# PROBLEM STATEMENT:
Select every line of the data below that contains the string "then", matching case exactly, and copy those lines.

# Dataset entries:
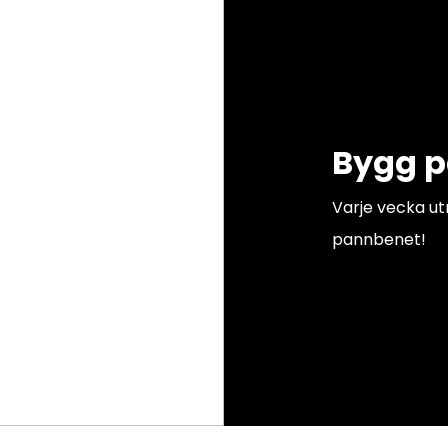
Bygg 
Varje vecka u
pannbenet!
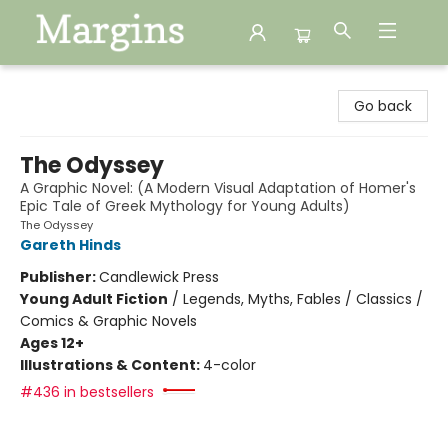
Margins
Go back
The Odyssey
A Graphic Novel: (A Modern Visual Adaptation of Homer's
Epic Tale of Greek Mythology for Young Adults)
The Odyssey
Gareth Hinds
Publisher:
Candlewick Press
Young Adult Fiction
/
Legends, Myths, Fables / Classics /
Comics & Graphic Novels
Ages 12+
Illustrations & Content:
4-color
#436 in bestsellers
...
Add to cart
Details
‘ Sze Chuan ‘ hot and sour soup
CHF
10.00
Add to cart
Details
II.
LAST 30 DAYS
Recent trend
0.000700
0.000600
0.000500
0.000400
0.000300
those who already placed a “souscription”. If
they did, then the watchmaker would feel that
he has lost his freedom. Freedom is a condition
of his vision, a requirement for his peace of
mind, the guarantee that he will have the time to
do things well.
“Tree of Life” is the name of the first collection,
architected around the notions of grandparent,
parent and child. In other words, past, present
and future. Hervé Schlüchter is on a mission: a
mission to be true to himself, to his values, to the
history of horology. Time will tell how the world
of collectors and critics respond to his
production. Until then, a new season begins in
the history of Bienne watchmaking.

# ANSWER SPACE:
they did, then the watchmaker would feel that
production. Until then, a new season begins in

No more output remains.